Caracas.— La muchacha, que podía ser mi hija pero resultó… de madre, me envió por tres veces a una puerta contigua donde, para satisfacer el trámite que necesitaba, yo debía fotocopiar el pasaporte. Un peculiar detalle marcó la gestión: nunca me explicaba del todo las precisiones de la impresión, de modo que cada vez que una enmienda me obligaba a repetir, debía pagar otros 2 000 bolívares que seguramente después serían compartidos por las dos colegas.
La tarde se hubiera tornado insoportable si ella no hubiera cerrado cada timo con un dulce «A la orden» que me anestesiaba cualquier brote de ira. ¡Vaya, que no viene mal algo de cortesía en una estafa!
Ese no es, por supuesto, el uso más frecuente de la frase «A la orden», pronunciada constantemente por empleados y funcionarios al cierre de una diligencia.
Los venezolanos, ciertamente serviciales, tienen siempre en la boca la expresión, prima hermana de nuestro «Con mucho gusto» y seguramente pariente cercana de la cubanísima «Por nada». Puede apostarlo: inmediatamente antes de que el cliente agradezca y se entere de que cuenta en el lugar con alguien a la orden, el oficinista, la secretaria, el camarero… le habrán certificado el éxito del servicio con un «¡Listo!», expresión tan emblemática como el Orinoco.
Son frases típicas de este hermano diferente que el pueblo cubano tiene en el borde meridional del Caribe. Quien viene de la Isla suele caer en la involuntaria equivalencia de términos. No hay manera de que el recién llegado entienda que el «ahorita» local es nuestro «ahora» ni que el «ahora» de aquí es una especie de promesa imprecisa que no encuentra acomodo en las manecillas del reloj. Ubíquese en Caracas: si le aseguran que su pedido se atenderá «ahora», búsquese ahorita mismo una silla cómoda.

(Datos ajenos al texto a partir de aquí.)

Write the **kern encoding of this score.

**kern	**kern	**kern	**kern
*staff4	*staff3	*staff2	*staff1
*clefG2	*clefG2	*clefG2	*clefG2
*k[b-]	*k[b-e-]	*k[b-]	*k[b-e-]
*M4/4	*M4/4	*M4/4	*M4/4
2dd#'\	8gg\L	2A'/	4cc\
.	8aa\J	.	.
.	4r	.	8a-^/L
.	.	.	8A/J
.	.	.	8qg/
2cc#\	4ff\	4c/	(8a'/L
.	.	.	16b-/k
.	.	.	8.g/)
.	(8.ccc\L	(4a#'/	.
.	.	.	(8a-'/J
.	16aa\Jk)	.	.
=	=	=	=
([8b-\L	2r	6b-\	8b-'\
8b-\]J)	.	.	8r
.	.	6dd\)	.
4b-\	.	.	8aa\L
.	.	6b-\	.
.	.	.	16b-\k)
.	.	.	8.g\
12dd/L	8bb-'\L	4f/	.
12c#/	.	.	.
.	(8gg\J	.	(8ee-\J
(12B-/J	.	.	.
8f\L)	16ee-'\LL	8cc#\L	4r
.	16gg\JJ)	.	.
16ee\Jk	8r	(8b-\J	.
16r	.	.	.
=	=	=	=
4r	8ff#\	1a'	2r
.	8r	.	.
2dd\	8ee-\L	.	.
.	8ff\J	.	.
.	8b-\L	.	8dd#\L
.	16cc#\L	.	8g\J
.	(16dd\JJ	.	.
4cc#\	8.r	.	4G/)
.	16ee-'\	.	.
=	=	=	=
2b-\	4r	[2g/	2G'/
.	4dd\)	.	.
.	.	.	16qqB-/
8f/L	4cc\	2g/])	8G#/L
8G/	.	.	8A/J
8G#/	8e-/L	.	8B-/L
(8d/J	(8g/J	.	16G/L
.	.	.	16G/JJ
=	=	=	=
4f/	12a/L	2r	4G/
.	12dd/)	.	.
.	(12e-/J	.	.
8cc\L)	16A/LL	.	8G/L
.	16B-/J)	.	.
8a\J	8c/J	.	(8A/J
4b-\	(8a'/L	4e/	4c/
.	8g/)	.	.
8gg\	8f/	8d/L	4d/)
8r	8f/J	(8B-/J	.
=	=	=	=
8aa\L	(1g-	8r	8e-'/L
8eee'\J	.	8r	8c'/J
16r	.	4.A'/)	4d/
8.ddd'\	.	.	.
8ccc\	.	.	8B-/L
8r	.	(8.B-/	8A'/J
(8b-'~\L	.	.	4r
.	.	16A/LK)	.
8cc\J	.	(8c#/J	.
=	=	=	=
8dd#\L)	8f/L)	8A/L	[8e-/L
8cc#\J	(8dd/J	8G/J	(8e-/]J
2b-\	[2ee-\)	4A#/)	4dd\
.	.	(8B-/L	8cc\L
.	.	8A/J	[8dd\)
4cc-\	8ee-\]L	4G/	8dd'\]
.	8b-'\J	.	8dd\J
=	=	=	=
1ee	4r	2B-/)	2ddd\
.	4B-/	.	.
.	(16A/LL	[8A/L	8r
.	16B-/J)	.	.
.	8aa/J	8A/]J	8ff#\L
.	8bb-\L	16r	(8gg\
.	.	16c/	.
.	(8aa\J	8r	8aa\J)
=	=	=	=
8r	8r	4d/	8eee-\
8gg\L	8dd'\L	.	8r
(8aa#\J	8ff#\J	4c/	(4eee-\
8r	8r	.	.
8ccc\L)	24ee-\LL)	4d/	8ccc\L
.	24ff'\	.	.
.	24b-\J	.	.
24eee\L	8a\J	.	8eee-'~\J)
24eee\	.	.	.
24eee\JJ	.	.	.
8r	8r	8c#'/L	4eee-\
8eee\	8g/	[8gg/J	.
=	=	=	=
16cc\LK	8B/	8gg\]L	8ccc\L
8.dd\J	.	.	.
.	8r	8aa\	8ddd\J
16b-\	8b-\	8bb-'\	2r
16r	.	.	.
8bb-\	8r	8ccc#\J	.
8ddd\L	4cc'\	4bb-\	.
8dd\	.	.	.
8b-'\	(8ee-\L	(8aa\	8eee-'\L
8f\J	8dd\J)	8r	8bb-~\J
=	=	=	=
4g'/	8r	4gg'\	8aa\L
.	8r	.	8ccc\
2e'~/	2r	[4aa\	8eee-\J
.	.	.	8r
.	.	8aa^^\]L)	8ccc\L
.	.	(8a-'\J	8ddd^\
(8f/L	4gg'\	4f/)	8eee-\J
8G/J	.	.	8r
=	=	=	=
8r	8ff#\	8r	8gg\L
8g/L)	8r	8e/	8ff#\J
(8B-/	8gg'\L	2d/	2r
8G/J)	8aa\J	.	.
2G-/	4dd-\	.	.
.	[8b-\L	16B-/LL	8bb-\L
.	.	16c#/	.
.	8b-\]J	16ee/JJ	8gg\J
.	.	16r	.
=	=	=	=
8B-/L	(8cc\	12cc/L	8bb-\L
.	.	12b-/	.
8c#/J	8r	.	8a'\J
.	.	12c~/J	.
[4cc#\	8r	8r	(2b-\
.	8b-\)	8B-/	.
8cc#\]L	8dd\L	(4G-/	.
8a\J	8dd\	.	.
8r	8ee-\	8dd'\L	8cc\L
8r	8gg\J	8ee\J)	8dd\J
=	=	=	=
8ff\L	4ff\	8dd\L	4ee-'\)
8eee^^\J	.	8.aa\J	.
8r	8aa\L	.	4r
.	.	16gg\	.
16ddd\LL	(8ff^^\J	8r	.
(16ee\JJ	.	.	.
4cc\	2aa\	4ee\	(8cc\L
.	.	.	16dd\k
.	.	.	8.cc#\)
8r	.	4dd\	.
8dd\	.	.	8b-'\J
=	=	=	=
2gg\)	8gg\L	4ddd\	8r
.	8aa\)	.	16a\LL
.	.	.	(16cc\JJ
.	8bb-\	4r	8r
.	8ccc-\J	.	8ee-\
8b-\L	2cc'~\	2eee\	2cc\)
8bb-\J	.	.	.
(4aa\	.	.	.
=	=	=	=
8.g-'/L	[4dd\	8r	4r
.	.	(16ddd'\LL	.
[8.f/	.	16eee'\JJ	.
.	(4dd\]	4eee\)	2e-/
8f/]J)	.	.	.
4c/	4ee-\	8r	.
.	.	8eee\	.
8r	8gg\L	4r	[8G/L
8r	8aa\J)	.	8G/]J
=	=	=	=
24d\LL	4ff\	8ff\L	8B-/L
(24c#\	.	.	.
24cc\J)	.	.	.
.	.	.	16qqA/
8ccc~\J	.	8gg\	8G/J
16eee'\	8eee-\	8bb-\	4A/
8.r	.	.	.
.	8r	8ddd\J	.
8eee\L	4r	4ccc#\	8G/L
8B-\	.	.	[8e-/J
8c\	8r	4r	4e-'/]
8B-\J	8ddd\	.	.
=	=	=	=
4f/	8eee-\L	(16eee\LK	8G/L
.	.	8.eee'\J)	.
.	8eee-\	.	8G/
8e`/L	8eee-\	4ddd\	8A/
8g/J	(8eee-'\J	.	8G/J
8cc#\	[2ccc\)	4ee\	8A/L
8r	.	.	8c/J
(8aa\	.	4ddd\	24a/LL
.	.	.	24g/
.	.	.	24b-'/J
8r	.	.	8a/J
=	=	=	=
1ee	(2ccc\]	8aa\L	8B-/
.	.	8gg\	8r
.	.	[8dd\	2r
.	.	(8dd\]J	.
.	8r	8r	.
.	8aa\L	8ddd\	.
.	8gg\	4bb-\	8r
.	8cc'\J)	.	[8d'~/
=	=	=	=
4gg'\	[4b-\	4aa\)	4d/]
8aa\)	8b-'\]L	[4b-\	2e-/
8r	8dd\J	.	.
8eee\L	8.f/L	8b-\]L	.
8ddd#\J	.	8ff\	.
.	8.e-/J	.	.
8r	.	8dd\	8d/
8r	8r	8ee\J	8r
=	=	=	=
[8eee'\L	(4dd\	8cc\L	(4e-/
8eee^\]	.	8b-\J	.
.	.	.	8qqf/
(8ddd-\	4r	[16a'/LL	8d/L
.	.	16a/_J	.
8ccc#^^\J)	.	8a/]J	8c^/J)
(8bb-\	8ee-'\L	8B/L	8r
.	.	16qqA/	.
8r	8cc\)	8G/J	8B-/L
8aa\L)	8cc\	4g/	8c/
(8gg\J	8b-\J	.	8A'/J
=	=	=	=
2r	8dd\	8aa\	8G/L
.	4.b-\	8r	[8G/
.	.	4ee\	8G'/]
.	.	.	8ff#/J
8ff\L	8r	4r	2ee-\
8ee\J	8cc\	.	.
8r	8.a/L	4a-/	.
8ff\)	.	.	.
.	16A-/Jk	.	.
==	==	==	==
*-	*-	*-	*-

La princesa del cuento de Meñique —aquella belleza arrogante que, vencida por el ingenio del pequeño, explotó con el clásico «¡Esto es demasiado!» que le costó su real mano y algo más— hubiera tenido dificultades para hacerse entender en Venezuela, donde, definitivamente, demasiado nunca es demasiado.
Si para nosotros tal adverbio tiene el rancio aroma de la desmesura, a partir de la idea de que lo excesivo resulta perjudicial, los venezolanos lo usan como el «muy» de los cubanos, por lo tanto no asombra que un «chamo» caraqueño afirme, con redoble en el pecho y los ojos en blanco, que su compañera de clases tiene unos labios demasiado bonitos.
Un modo singular de decir que se está muy bien es «¡Fino!». Durante coberturas periodísticas en instalaciones de salud donde decenas de miles de cubanos dialogan con los pacientes en el idioma de la solidaridad, he escuchado a varios de los últimos comentar que están finos desde que los amigos de la Isla llegaron para atenderlos.
Hablando de amigos, aquí se les llama panas. Se hace cualquier cosa por una pana, así que es mejor prodigarles buenas acciones que buscarse una «vaina» —un problema, un rollo, un chuchuchú… diríamos en Cuba— que los ofenda o los ponga «arrechos», que es algo así como la fase superior del «berrinchismo».
Varios de nuestros verbos tienen aquí peculiares connotaciones. ¿Qué decirles de nuestro inefable «coger»? Para mí, acostumbrado a coger guaguas y no «bucetas», a coger algún catarro de vez en cuando, a coger una quijotesca lucha con la maldad humana… ha sido un tanto difícil aceptar la lectura exclusivamente sexual que se le da en estos lares a la palabra.
Si tuviera más líneas les contaba en detalle la anécdota del amigo que a poco de llegar, a la vista de un asalto, comenzó a gritar en plena calle, en apoyo de la víctima: «¡Cojan a ese ladrón, cojan a ese ladrón…!», y más de uno lo miró como si él propusiera una nueva forma de castigo, sadojusticiera, para los adictos a lo ajeno. No estaría mal, por cierto, pero no se cojan al pie de la letra todo cuanto digo.
Ya se sabe que, así como sus paradigmas nacionales y símbolos patrios, cada pueblo acomoda en su sensibilidad colectiva la lectura de los significados y significantes más comunes; sin embargo a veces —puros milagros de la comunicación— ciertos códigos distantes pueden amoldarse. Pienso en ello desde el día que, al paso por una alcabala militar en la populosa Caracas, el chofer que nos trasladaba se identificó como cubano y el soldado uniformado le respondió, con la marcialidad de rigor: «¡Asere, qué bolá!».